** TASK INSTRUCTIONS **
a) For each statement below, answer yes or no according to the post on the dangling inode problem, and support each answer with the deciding words from the post, quoted exactly. (i) The file '000258' is listed by 'ls' but reported as nonexistent by 'ls -l'. (ii) Running 'unlink' successfully removed the entry. (iii) For the person who hit the same problem, another reboot cleared the reference.
b) Reproduce everything in the post on the dangling inode problem from "Dangling inode problem" down to "does not exist.".

** TEXT PROVIDED **
━━━━━━━━━━

Dangling inode problem
Bent Hagemark
bh at sgi.com
Wed Dec 5 14:23:29 AEST 1990
In article <srp.660086900 at babar.mmwb.ucsf.edu> srp at babar.mmwb.ucsf.edu (Scott R. Presnell) writes:
>dhinds at portia.Stanford.EDU (David Hinds) writes:
>
>>few days ago to restart it, the resulting fsck activity produced a directory
>>entry in /lost+found that does not point to anything. A file called '000258'
>>shows up if I do 'ls', but 'ls -l' complains that the file does not exist.
>>I have done everything I could think of to get rid of this dangling entry -
>>'rm', 'unlink', etc. all fail. I can't create another file of the same name
>
>[...]
>
>>How do I get rid of this dang thing?
>
>I had the exact same thing happen to me. While not an optimal fix, another
>reboot (and implicit fsck) cleared away the reference.

━━━━━━━━━━

Items from a dataset

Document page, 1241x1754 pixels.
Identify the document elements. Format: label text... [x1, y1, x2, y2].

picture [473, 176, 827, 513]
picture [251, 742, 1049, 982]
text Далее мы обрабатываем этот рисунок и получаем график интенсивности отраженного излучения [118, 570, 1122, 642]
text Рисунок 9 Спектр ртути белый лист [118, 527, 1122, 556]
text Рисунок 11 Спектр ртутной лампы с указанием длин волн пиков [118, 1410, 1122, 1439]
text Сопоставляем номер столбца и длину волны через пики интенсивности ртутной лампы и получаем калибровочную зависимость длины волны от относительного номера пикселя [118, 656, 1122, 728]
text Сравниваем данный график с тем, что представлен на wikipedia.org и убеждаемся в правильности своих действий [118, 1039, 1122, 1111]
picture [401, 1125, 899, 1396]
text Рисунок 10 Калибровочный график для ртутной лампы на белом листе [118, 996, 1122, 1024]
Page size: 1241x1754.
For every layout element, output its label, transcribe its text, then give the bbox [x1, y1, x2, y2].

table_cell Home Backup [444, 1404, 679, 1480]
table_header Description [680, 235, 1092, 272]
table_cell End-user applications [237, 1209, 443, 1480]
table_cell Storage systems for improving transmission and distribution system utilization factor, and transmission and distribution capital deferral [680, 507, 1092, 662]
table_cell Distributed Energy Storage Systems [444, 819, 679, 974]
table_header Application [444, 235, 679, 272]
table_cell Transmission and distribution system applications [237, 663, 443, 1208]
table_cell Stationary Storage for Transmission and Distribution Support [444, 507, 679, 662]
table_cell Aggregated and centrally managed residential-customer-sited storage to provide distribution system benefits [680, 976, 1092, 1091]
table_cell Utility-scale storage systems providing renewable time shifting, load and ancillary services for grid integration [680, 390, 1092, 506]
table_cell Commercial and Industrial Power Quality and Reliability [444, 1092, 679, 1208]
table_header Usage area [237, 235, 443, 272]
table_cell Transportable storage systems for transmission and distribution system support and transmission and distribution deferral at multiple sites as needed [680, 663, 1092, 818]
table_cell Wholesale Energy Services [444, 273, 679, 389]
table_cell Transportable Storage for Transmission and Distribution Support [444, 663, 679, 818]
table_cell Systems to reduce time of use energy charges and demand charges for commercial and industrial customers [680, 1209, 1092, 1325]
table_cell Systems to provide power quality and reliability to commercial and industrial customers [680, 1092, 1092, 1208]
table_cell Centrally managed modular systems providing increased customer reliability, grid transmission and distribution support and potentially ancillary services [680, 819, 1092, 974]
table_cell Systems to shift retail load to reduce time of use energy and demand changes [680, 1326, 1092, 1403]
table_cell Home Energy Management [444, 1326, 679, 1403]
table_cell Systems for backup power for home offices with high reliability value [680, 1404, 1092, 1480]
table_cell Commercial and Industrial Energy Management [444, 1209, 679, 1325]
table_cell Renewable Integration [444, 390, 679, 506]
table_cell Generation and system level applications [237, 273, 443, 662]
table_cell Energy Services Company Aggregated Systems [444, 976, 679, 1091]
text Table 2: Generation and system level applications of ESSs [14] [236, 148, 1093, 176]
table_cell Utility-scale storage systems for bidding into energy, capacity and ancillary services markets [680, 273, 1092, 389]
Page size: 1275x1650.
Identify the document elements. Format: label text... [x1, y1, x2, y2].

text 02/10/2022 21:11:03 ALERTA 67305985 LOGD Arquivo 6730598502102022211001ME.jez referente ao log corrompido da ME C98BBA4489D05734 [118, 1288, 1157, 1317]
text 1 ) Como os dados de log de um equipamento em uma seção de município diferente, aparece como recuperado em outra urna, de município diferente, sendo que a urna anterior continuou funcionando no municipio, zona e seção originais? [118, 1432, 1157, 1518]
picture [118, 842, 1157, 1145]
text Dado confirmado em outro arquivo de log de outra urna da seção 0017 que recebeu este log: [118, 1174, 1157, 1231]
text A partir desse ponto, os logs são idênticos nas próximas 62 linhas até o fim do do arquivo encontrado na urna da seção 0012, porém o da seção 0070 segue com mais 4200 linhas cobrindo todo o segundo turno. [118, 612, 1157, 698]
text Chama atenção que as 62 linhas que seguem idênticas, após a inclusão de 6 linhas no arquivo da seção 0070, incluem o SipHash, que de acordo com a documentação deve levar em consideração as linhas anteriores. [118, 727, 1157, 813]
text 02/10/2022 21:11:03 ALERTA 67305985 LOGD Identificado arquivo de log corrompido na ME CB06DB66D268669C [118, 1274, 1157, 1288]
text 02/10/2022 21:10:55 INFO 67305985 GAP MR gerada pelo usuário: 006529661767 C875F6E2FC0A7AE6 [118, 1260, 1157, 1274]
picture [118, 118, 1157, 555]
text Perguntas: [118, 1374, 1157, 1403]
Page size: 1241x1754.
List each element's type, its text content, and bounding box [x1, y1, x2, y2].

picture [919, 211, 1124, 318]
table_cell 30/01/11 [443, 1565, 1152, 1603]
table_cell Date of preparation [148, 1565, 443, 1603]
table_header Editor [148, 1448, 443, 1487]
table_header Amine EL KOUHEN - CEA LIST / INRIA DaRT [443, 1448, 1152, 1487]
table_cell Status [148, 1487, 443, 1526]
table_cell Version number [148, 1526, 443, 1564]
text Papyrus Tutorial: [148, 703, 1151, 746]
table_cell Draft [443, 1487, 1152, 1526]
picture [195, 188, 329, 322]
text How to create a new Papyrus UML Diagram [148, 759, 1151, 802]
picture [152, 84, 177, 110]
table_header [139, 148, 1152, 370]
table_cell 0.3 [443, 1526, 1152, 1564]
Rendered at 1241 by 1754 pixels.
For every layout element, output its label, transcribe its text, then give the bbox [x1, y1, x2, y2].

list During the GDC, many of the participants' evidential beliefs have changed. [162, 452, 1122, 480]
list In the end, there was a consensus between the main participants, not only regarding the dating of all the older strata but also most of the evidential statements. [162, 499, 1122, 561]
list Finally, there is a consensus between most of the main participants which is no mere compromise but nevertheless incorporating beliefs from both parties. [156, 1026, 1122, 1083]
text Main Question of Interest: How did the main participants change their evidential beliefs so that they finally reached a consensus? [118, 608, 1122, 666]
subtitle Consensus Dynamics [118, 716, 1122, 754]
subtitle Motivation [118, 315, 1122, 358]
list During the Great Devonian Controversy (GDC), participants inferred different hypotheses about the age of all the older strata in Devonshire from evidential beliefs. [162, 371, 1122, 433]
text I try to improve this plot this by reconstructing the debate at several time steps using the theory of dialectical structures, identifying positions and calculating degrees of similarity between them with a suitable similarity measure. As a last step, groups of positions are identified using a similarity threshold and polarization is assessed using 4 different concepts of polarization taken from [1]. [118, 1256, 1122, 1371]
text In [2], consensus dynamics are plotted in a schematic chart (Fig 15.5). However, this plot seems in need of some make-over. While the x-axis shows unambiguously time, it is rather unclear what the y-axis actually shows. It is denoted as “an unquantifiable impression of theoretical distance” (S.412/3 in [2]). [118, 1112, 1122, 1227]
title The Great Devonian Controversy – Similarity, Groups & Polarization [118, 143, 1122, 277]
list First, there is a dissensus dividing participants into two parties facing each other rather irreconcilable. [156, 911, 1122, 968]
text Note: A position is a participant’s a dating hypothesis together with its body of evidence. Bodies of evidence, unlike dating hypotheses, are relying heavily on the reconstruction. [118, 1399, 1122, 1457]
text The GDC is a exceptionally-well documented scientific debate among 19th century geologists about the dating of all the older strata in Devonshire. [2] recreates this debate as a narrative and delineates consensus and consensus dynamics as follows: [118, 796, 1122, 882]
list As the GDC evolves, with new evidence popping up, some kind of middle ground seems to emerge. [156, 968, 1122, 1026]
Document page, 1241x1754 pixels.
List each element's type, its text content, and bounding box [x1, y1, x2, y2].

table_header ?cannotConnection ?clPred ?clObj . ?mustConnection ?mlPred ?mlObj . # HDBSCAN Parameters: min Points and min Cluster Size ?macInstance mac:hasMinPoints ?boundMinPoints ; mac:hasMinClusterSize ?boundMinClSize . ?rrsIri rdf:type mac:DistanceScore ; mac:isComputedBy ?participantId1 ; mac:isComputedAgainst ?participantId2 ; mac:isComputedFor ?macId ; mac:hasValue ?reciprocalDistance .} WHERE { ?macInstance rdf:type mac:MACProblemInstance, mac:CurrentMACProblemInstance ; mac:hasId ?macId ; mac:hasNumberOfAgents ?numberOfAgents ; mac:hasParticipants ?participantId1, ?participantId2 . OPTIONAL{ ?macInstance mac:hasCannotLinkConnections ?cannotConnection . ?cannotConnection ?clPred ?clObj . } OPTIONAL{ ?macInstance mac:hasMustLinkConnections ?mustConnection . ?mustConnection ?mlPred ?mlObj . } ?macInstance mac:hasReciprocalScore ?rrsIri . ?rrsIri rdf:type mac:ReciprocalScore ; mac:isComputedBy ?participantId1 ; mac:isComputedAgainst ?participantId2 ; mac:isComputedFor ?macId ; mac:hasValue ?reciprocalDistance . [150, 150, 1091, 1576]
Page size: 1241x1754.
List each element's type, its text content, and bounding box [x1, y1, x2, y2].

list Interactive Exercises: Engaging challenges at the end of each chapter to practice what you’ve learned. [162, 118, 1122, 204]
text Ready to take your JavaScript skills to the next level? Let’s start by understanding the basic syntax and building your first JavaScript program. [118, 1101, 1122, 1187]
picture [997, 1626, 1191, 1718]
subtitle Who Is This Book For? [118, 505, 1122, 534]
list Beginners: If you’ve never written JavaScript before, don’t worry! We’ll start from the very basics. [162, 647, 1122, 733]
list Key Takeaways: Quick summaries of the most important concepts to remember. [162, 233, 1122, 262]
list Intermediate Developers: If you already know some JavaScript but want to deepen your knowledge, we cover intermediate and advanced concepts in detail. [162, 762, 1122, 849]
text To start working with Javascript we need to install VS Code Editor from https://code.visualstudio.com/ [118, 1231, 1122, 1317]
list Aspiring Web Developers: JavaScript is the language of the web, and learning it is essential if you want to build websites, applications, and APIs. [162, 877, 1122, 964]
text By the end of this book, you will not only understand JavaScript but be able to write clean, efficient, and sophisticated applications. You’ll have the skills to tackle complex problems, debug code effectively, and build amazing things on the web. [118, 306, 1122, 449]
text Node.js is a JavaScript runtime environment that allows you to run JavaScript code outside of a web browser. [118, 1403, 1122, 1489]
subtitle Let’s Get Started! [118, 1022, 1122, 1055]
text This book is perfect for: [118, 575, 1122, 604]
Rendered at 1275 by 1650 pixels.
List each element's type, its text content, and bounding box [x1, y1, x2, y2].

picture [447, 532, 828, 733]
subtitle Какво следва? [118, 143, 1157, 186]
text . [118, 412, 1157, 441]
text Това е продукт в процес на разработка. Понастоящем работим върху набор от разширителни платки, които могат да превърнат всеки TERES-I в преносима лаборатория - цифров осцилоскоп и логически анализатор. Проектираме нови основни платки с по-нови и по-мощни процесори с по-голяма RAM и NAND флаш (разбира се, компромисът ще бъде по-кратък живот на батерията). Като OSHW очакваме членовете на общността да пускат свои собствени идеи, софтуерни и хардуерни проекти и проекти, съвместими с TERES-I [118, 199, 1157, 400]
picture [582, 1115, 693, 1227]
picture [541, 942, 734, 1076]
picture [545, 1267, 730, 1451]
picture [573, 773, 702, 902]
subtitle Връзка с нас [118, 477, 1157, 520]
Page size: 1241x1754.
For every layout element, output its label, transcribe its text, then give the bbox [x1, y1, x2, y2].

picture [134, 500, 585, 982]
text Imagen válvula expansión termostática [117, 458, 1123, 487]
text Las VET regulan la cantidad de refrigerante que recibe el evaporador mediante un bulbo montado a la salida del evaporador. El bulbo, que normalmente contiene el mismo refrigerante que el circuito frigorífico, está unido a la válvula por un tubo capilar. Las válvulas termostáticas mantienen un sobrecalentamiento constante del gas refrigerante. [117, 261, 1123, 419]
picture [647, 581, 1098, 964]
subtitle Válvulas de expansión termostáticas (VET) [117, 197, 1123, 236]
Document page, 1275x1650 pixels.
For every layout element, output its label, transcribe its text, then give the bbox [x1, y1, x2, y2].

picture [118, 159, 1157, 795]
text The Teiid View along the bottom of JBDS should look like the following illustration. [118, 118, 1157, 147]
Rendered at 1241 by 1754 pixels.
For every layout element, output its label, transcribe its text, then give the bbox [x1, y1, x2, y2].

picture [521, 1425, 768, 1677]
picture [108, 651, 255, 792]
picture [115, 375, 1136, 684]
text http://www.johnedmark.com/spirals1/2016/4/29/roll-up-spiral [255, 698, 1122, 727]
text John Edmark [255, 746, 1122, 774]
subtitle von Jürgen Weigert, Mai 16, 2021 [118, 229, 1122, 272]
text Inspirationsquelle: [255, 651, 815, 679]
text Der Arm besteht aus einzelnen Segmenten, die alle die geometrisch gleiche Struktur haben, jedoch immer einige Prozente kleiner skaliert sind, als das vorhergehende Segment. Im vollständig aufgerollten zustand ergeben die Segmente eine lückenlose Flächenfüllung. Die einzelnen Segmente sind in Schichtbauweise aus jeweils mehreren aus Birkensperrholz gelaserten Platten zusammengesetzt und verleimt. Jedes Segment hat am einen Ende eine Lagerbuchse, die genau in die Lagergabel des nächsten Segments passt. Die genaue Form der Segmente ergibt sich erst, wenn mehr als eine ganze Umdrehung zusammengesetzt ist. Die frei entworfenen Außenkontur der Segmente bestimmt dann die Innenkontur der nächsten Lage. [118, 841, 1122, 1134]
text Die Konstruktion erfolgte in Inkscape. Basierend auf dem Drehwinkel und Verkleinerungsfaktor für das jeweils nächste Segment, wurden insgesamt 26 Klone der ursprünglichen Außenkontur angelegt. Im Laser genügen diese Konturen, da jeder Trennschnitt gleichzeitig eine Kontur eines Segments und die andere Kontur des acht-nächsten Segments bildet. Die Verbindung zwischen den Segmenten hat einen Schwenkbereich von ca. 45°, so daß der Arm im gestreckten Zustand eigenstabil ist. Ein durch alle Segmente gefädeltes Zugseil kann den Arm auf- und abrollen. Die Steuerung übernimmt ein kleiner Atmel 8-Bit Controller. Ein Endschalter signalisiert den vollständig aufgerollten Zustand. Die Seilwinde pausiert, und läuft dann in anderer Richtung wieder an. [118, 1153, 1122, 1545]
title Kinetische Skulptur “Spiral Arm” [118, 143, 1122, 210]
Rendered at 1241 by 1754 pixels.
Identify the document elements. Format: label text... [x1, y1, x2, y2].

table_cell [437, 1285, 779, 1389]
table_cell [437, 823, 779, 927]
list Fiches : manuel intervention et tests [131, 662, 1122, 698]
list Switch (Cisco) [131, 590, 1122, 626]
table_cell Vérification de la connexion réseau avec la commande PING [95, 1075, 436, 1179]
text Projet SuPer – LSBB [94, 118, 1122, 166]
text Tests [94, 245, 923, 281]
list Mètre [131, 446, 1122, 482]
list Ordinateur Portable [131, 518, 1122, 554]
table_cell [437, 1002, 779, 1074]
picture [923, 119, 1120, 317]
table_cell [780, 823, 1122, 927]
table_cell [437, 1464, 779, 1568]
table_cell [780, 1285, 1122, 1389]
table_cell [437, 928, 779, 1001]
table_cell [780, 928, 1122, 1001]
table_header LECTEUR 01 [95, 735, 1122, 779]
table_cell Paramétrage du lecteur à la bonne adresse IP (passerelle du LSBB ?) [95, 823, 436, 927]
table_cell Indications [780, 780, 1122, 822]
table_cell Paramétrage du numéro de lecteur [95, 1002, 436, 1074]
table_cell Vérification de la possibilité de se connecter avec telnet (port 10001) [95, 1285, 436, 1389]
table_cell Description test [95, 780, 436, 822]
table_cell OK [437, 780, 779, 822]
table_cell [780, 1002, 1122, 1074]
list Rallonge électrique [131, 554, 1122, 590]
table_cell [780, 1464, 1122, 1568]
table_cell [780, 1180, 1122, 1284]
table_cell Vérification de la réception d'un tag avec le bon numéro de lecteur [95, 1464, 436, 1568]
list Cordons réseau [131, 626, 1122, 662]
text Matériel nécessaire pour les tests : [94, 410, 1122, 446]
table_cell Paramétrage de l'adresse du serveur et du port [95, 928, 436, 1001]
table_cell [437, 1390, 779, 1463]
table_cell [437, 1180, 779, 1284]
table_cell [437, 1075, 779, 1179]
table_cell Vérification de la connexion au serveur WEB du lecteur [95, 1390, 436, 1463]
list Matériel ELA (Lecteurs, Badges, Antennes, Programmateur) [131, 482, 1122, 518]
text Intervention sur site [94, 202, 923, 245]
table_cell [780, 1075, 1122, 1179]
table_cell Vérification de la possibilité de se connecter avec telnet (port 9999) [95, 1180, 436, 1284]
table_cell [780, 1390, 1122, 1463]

━━━━━━━━━━

** ANSWER LIST **
a)
(i) Yes: "shows up if I do 'ls', but 'ls -l' complains that the file does not exist."
(ii) No: "'rm', 'unlink', etc. all fail."
(iii) Yes: "reboot (and implicit fsck) cleared away the reference."

b)
Dangling inode problem
Bent Hagemark
bh at sgi.com
Wed Dec 5 14:23:29 AEST 1990
In article <srp.660086900 at babar.mmwb.ucsf.edu> srp at babar.mmwb.ucsf.edu (Scott R. Presnell) writes:
>dhinds at portia.Stanford.EDU (David Hinds) writes:
>
>>few days ago to restart it, the resulting fsck activity produced a directory
>>entry in /lost+found that does not point to anything. A file called '000258'
>>shows up if I do 'ls', but 'ls -l' complains that the file does not exist.